Document extract Block Start
Not surprising that an author would put something like that on a manuscript. What’s surprising is that it’d get published with that name.
In order: Macroscope was, indeed, a praiseworthy, ambititious, earlier work by Piers. I don’t think it was entirely successful (mind, I’m working on decades-old memory, myself), but it was truly had ambititious reach, with a lot going for it, and there are far worse things than saying a book is flawed.
I’m not going to talk much about internal editorial meetings, even though the odds aren’t overwhelming that I’ll either be moving back to NYC and starting to climb the internal editorial ladder anywhere, or that if I did, someone would read this; those meetings were (and are) held with a presumption of strict corporate secrecy, and although since this was nearly twenty years ago, I don’t feel compelled to that absolutely, I’m not comfortable going into much detail, either; it’s my “professionalism” gene, or something.
But I mentioned a matter of public record: Piers was our #1 fantasy/sf best-seller. Xanth, which we then owned, having bought it away from… my memory weakens — Del Rey, I think — was a guaranteed NY Times and other list best-seller; no one else in our large sf/fantasy program came close to that on a regular basis, including Roger Zelazny and the Amber series, which we also then owned. Amber did, and this is also more or less public info, half the sales of Xanth, for all that it did very nicely indeed. And we had about four other series going with PA, as well, a couple of which also hit the best-seller lists. “Bio Of A Space Tyrant” was doing okay. And we had a ton of backlist, from the “Cluster” series to Macroscope, Rings of Ice, Omnivore, Orn, Ox, Battle Circle, and so on.
But in NYC publishing, if you have a series that’s a guaranteed lock to hit the Times, PW (Publisher’s Weekly), and other lists and stay there a few weeks, you’ve got gold, and the editor who has that has the key to keeping their job for while that lasts, and the Editorial Director/Editor-in-Chief who has a few of those gets the key to not being fired from the publisher. And in NYC publishing, a highly volatile industry in most areas at most times, you worry about keeping your position a lot.
Document extract Block End
Record excerpts Block Start
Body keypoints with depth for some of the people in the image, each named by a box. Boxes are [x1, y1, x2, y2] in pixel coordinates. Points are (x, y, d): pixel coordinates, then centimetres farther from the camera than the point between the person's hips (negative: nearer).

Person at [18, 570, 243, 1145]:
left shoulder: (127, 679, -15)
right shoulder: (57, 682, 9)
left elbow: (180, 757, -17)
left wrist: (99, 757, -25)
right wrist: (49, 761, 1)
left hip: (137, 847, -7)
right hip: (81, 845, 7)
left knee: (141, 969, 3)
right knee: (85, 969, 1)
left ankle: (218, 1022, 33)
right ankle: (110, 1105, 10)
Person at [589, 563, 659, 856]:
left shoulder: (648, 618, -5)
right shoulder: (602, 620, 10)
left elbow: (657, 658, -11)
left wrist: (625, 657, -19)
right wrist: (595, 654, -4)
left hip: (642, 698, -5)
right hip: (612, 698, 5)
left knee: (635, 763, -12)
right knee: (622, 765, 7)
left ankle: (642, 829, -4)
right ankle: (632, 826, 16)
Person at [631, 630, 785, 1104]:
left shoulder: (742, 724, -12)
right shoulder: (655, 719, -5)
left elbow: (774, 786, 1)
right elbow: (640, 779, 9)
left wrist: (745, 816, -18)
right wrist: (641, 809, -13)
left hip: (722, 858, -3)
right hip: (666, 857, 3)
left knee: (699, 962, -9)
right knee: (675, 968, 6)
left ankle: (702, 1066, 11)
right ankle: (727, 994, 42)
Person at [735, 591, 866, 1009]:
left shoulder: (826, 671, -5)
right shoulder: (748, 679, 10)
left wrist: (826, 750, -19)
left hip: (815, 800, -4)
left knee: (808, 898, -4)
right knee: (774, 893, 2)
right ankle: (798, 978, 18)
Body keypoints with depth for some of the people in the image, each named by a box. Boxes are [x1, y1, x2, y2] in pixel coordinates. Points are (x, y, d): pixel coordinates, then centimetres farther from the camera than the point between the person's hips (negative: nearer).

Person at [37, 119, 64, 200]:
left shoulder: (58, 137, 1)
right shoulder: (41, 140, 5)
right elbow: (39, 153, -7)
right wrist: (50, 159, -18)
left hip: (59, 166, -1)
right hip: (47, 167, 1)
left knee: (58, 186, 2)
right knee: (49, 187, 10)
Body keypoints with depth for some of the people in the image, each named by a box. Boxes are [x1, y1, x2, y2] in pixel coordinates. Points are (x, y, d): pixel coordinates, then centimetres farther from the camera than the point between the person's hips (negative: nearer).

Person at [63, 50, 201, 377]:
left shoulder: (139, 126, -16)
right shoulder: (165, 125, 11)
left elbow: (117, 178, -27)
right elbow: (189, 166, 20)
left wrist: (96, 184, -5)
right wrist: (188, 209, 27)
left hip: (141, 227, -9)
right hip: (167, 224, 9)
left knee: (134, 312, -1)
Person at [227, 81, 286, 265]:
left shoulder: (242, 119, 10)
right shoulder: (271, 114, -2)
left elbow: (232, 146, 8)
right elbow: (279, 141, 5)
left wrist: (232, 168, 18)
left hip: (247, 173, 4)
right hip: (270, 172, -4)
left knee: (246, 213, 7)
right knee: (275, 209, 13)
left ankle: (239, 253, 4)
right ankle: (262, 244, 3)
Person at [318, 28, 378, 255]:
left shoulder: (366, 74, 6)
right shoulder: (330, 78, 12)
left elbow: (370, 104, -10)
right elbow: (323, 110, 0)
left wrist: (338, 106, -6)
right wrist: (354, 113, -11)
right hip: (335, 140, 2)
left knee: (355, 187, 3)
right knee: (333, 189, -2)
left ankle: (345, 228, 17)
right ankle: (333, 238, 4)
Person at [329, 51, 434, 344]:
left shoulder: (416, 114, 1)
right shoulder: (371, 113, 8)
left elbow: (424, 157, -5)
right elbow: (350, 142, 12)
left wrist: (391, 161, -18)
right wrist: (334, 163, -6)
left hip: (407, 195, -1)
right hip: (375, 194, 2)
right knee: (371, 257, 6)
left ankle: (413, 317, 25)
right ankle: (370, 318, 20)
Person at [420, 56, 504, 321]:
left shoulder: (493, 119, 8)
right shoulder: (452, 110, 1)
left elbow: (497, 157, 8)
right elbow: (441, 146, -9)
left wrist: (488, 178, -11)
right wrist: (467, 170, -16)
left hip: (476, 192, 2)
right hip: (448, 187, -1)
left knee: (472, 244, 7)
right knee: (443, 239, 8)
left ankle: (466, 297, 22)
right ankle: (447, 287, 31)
Record excerpts Block End
◆ Task requirements
A. In the passage on NYC publishing, revise the part that opens with the words containing "But I mentioned" and closes with "Circle, and so on.", changing "backlist" to "back catalog".
B. According to the passage on NYC publishing, which series did half the sales of Xanth?

◆ Solutions
A.
But I mentioned a matter of public record: Piers was our #1 fantasy/sf best-seller. Xanth, which we then owned, having bought it away from… my memory weakens — Del Rey, I think — was a guaranteed NY Times and other list best-seller; no one else in our large sf/fantasy program came close to that on a regular basis, including Roger Zelazny and the Amber series, which we also then owned. Amber did, and this is also more or less public info, half the sales of Xanth, for all that it did very nicely indeed. And we had about four other series going with PA, as well, a couple of which also hit the best-seller lists. “Bio Of A Space Tyrant” was doing okay. And we had a ton of back catalog, from the “Cluster” series to Macroscope, Rings of Ice, Omnivore, Orn, Ox, Battle Circle, and so on.

B. The Amber series.